This inn and tavern in the Chester County community of Blackstock was built in 1841 by Elijah Cornwell. The inn was a stagecoach stop along the Charleston to Charlotte Road and serves as a rare surviving link to transportation in South Carolina prior to the Civil War. An addition to the inn – the south end of the building – was completed in 1846 when the venue became a midday meal stop along the coach route.
The Cornwell Inn – also known as Cornwell’s – later became a rail stop in 1851 following the completion of the Charlotte and South Carolina Railroad in Chester District (now Chester County). Before the rail line was completed, the inn was the transfer point between travelers transitioning from rail to stagecoach. Cornwell’s Inn also became a water stop along the rail in 1856.
Cornwell died in 1857, and his estate, which included vast landholdings, remained unsettled until 1861. During the Civil War Union troops destroyed much of the Charlotte and South Carolina Railroad just before reaching Cornwell’s Inn. It is said that a former president of the railroad, Dr. Palmer, helped the Cornwells add a side track at the stop to help refugees from Charleston during the Civil War. Following the war, Cornwell’s son, Eli, acquired the inn and its surrounding property. The railroad was rebuilt, but it is unknown whether the inn continued to function as a guest house or was used solely as a private residence during Eli Cornwell’s ownership. Dr. Fritz William McMaster Cornwell, grandson of Elijah Cornwell, was the last of the Cornwell family to occupy the house. Though the property was sold at auction in 1926, the new owners allowed Dr. Cornwell to remain in the home until his death in 1946.

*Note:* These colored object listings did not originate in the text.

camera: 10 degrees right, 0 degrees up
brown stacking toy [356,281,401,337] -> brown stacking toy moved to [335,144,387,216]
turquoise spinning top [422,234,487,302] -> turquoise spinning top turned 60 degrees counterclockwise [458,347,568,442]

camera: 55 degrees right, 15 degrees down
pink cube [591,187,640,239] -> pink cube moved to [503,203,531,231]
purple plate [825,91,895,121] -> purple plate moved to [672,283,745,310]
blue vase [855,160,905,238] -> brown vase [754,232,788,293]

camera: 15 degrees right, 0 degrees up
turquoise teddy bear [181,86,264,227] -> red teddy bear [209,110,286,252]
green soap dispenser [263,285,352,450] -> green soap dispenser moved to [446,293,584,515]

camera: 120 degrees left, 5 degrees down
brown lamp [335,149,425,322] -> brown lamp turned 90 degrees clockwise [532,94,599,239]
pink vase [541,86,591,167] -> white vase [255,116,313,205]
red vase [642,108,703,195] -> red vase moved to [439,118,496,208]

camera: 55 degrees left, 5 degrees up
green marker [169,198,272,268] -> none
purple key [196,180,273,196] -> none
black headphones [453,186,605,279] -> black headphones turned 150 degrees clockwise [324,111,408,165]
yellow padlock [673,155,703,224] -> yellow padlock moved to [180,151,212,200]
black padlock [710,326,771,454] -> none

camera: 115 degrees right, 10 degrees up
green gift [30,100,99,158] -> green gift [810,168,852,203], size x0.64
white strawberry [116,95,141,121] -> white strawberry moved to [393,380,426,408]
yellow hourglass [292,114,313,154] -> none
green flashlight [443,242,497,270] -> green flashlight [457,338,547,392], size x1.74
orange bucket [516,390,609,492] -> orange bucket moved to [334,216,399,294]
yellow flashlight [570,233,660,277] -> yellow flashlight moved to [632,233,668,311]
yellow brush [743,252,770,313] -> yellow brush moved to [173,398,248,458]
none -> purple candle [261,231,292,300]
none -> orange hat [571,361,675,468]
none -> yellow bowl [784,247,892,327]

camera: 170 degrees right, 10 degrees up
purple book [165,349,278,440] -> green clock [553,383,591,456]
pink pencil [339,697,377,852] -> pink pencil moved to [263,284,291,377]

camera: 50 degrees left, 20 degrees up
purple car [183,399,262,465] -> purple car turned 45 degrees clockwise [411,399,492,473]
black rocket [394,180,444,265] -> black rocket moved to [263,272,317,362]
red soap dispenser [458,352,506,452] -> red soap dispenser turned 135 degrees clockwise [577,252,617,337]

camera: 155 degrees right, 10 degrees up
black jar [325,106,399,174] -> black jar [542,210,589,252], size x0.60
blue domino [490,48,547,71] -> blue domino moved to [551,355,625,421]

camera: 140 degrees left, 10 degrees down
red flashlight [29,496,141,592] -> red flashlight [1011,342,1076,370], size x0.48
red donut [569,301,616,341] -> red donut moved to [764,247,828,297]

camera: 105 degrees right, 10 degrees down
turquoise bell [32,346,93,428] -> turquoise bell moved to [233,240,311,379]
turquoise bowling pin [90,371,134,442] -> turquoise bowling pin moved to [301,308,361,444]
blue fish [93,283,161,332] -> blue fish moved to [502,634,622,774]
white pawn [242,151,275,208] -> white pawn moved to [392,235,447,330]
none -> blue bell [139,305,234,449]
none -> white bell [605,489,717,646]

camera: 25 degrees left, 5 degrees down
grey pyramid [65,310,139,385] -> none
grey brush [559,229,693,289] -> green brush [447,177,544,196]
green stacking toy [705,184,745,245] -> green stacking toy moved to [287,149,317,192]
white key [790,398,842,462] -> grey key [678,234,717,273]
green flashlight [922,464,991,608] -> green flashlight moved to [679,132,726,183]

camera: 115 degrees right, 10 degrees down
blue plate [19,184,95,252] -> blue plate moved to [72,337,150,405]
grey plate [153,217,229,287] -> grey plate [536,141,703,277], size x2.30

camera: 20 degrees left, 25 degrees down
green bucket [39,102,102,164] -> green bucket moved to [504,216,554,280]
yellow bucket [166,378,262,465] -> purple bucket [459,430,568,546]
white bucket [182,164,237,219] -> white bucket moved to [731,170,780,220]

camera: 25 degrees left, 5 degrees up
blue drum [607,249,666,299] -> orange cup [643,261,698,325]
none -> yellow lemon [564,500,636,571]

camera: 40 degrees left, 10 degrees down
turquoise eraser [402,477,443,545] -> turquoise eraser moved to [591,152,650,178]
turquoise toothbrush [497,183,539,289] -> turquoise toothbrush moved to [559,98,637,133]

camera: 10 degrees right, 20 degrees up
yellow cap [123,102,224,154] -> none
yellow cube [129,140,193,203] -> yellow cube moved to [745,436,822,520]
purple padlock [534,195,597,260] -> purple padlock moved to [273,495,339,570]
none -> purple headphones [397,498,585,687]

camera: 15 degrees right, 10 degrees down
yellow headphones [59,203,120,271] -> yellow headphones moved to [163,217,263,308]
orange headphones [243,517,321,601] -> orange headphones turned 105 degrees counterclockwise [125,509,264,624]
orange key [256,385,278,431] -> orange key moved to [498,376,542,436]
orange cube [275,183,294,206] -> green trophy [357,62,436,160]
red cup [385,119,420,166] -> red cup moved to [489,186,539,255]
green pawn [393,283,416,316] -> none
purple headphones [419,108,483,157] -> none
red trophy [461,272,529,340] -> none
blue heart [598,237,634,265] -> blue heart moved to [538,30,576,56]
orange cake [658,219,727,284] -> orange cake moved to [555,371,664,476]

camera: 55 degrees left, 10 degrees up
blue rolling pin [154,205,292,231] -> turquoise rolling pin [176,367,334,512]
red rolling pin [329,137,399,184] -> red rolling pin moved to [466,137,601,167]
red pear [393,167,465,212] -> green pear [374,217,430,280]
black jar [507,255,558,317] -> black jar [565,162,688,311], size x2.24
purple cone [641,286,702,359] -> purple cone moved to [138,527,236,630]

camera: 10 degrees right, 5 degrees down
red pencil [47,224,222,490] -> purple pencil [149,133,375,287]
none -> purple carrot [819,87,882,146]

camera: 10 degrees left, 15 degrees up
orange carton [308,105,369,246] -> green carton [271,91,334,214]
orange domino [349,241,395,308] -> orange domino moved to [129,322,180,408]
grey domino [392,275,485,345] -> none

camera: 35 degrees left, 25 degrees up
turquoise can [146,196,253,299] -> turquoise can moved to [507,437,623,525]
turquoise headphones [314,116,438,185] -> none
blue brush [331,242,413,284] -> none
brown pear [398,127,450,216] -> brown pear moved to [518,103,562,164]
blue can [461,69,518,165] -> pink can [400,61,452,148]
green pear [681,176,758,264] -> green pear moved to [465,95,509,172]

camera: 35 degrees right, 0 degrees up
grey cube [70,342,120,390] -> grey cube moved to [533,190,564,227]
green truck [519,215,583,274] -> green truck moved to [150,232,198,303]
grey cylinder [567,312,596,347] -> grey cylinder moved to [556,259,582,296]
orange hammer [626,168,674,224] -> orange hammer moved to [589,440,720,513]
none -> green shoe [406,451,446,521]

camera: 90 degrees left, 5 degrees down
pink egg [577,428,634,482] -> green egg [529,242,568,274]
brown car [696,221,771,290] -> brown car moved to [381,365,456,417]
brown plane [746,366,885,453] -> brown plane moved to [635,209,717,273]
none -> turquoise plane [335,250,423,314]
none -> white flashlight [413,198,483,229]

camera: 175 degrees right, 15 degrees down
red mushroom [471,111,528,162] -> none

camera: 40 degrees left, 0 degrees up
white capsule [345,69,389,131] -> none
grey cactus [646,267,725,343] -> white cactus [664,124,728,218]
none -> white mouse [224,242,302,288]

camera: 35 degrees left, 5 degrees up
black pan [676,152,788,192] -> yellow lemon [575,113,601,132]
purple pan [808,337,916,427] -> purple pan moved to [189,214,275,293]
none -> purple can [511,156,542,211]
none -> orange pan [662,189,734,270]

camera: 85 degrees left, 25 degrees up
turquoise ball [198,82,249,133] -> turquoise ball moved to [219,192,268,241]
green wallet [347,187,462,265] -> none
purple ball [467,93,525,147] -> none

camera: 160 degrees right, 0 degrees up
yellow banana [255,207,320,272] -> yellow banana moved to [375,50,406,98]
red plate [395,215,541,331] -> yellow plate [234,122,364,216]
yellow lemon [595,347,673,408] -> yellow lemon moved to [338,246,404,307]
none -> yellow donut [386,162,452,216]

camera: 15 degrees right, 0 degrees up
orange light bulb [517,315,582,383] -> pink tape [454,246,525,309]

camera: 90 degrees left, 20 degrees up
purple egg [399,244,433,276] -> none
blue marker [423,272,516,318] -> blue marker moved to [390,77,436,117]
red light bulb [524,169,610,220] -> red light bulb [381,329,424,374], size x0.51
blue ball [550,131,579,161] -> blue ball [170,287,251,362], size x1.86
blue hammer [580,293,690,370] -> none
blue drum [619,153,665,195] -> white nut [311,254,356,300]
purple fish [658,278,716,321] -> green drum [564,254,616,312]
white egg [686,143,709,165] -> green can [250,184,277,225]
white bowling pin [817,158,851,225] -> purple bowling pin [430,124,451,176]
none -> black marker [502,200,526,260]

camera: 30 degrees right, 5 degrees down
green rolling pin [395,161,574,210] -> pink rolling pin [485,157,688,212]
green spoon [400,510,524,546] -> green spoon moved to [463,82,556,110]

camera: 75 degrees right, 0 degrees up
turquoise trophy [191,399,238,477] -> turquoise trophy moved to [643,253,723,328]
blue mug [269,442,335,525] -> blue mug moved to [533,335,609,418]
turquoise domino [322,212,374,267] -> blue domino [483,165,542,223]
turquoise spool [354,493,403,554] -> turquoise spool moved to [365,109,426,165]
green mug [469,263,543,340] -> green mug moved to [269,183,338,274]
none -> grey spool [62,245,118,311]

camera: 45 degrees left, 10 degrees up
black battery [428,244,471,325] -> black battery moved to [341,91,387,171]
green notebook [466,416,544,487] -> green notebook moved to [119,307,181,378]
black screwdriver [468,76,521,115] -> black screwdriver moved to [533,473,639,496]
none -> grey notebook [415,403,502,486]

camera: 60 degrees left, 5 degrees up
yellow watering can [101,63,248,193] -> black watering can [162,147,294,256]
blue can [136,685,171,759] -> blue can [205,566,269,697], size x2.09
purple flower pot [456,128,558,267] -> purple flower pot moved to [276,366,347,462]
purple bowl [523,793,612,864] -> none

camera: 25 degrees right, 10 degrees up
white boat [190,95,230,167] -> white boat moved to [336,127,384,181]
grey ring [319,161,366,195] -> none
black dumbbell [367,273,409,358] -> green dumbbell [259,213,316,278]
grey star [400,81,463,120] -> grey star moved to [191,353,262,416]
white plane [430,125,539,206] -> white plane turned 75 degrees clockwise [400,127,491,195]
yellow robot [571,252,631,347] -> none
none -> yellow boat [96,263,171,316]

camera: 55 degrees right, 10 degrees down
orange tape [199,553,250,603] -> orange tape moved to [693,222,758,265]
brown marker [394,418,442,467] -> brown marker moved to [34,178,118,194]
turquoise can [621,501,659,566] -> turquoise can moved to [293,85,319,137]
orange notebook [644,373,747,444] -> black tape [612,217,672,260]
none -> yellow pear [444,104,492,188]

The Cornwell Inn is listed in the National Register:
(Cornwell’s) The ca. 1841 Cornwell Inn was built by Elijah Cornwell on property he acquired in October of that year. “The Inn” is unique in a multitude of ways in spite of a plain exterior appearance. South Carolina has few surviving buildings with the direct link to antebellum period transportation, especially one in a rural location. The Cornwell Inn is one of South Carolina’s surviving early stagecoach stops on a main state road, the Charlotte to Charleston Road. It is also connected with the Charlotte and South Carolina Railroad, one of the nation’s earliest regional rail lines. The ca. 1841 original portion of the Federal style inn (the northern half of the building) is a one-and-one-half story, five bay double pitched gable roof, heavy-timber frame and weatherboard building set on granite piers, and has two exterior end chimneys with free standing chimney stacks. The ten-foot deep, full length porches on both the west and east elevations were probably part of the original building plan. Soon after the original portion was completed, an addition with a full basement was added to the south elevation of the inn. This one-and-one-half story, five bay, double-pitch gable roofed, frame provided additional living space in the full basement, probably for the domestic servants necessary for the operation of an inn.